Contentor radioactivo afunda-se nos Açores
Três embalagens de cloreto de césio, deformáveis a partir dos 200 metros de profundidade, estão a 3000 metros e a 180 milhas de São Miguel
Luísa Botinas
Três fontes de césio 137, sob a forma de cloreto, estão a três mil metros de profundidade no mar, a 180 milhas da ilha de São Miguel. Esta carga encontra-se no interior de um contentor, dentro do porão de metade do cargueiro MSC Carla - a proa do navio que se afundou na sequência do temporal que o partiu em dois o dia 25.
Segundo o Ministério do Ambiente, aquela quantidade de matéria radioactiva não representa qualquer perigo para a população açoriana. De acordo com Marques de Carvalho, assessor da ministra, que promoveu uma conferência de Imprensa, "as três fontes são pastilhas "fritadas" e encapsuladas e estão seladas dentro de um contentor localizado no fundo do porão.

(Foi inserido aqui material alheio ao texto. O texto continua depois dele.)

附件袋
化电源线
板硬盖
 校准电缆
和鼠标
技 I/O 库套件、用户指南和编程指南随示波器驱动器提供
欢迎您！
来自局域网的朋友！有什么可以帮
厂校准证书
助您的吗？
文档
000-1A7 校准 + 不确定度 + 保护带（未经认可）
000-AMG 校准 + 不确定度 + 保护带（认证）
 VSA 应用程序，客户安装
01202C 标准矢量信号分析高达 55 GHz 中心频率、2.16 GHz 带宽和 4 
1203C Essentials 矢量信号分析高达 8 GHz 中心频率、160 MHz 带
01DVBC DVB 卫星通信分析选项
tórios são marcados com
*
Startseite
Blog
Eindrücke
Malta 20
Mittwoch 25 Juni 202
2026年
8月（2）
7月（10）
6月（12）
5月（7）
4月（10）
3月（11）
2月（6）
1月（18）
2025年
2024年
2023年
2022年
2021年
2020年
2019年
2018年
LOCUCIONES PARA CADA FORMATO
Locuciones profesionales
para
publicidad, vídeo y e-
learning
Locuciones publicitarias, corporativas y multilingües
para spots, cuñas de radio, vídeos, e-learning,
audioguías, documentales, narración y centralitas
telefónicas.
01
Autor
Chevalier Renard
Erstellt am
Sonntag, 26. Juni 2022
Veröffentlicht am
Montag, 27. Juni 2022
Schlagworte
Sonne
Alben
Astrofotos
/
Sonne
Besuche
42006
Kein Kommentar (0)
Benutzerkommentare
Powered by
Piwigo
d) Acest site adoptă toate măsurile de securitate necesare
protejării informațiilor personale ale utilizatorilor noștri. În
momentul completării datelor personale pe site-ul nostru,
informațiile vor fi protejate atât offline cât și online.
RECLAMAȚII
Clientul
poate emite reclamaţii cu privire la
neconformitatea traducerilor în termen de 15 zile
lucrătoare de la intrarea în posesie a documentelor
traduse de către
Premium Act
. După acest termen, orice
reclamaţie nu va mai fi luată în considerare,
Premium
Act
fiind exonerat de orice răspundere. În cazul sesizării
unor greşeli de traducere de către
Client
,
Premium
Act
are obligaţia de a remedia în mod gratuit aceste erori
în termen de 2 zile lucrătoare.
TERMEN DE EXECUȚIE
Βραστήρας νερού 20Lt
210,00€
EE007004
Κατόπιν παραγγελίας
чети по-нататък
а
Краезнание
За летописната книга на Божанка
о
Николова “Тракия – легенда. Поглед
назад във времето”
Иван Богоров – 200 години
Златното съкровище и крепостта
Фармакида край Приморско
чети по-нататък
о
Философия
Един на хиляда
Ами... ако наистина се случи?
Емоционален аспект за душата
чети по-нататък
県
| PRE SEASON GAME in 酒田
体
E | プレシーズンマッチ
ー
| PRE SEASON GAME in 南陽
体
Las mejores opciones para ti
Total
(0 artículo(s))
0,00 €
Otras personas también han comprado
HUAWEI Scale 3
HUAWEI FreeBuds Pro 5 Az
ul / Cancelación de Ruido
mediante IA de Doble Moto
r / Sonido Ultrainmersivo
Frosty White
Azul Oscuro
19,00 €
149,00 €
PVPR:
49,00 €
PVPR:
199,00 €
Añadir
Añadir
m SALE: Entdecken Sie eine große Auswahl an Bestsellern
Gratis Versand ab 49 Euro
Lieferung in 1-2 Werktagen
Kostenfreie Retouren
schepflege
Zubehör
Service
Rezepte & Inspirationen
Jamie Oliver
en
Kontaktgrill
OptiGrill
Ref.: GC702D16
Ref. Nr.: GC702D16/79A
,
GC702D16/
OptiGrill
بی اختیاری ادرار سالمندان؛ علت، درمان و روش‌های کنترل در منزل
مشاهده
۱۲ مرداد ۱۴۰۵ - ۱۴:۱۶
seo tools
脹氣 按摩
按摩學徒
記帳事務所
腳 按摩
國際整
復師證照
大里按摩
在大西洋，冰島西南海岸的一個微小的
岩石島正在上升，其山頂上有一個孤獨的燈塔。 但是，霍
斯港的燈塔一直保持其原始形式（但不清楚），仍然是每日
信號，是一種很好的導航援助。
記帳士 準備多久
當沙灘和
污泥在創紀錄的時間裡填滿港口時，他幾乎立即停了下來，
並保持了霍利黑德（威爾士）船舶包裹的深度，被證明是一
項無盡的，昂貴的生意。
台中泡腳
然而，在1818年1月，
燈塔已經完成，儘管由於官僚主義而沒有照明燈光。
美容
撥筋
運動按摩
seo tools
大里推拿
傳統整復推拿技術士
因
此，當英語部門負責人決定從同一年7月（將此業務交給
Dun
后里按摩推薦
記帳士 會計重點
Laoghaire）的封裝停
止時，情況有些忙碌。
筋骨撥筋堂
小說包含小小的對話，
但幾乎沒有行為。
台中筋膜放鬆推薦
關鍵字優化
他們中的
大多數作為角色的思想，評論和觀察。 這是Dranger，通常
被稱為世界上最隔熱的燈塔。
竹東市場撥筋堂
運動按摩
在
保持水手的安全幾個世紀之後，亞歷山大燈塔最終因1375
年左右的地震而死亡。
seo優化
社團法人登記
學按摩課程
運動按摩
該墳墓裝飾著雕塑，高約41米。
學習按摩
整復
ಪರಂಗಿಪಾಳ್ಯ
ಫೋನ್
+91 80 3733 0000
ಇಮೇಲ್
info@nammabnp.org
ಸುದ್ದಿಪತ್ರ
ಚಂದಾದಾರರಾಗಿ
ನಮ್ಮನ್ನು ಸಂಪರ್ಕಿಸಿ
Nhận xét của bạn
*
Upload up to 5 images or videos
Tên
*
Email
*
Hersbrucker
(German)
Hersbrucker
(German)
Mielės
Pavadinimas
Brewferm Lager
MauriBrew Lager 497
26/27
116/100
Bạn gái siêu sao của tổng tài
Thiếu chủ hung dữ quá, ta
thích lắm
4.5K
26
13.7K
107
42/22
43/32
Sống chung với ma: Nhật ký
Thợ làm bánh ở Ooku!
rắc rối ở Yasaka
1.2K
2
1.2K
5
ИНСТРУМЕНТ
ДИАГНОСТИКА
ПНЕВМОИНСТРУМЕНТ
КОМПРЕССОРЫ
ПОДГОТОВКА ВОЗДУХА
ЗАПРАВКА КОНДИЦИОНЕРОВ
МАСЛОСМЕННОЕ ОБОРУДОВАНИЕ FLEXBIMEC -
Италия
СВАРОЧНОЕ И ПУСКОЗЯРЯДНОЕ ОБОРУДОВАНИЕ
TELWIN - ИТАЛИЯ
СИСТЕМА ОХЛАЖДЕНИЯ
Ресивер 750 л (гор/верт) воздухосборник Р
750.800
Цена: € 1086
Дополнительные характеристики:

O contentor está devidamente marcado e cada uma das fontes está certificada com a classe 7. Ou seja, em termos de radioactividade, duas fontes têm 65 terabecquerel, cada, e uma tem 200 terabecquerel". Para se ter uma ideia: um tera é igual a 10 elevado a 12 e um becquerel equivale a uma desintegração de um átomo por segundo.
A associação ambientalista Quercus alertou para o perigo da carga radioactiva poder "libertar-se do contentor a qualquer momento" e responsáveis do Greenpeace temem que os contentores "não estejam preparados para sofrer a pressão. Podem explodir e libertar o produto, se é que isso não sucedeu já, podendo contaminar os peixes e espalhar-se, influenciando o ecossistema".
As fontes de césio 137 tinham como destino hospitais dos Estados Unidos e, em particular, as respectivas unidades de radioterapia para tratamento oncológico.
As autoridades portuguesas consideram que não faz sentido recuperar a carga a três mil metros de profundidade, hipótese que se admitiria se os contentores estivessem a 1500 metros. Dada a profundidade, é provável, dizem os técnicos, que se verifiquem algumas fissuras nas embalagens e no contentor, dado que a capacidade dúctil (de deformação) só aguenta até aos 200 metros.
"A prazo, a corrosão irá paulatinamente destruir a embalagem e, aí sim, haverá libertação do cloreto de césio, que é solúvel na água do mar. As consequências são insignificantes, pois trata-se de fontes com valores muito inferiores a outros lançamentos feitos anteriormente no mar", explicou.
Para se ter uma ideia, o assessor de Elisa Ferreira afirma que a carga "equivale a um por cento do que se libertou de matéria radioactiva, num ano no mar da Irlanda. Ou ainda, mil milhões de vezes inferior ao que é correntemente aceite em termos de exposição de seres humanos a radioactividade". O Ministério, que já contactou o Instituto de Inovação Tecnológica dos Açores, vai monitorizar a zona, fazendo colheitas de água e peixes. "Mas mesmo o peixe de águas profundas como o peixe-espada preto, não vão aos três mil metros", disse Ortiz Bettencourt do Departamento de Detecção e Segurança Radiológica da Direcção-Geral do Ambiente.
Apesar de se saber do conteúdo radioactivo de parte da carga do MSC Carla antes do afundamento da proa, informação dada pelo porto francês do Havre, as autoridades portuguesas consideraram impossível a retirada da carga antes do afundamento. "As condições de instabilidade da proa e o facto de os contentores se encontrarem presos ao casco tornaram a operação de resgate inviável", disse o assessor.
A proa do MSC Carla deveria ter sido rebocada, à semelhança do que aconteceu com a popa, todavia, aquela parte do cargueiro acabou por se afundar de 29 para 30 de Novembro. Este acidente radioactivo e não nuclear não representa perigo para a pesca. "O césio não dispersa rapidamente. Fica circunscrito a uma área, não sendo por isso necessário condicionar a pesca no local", salientou Marques de Carvalho. O césio levará 300 a 500 anos a desaparecer do fundo do mar do Açores.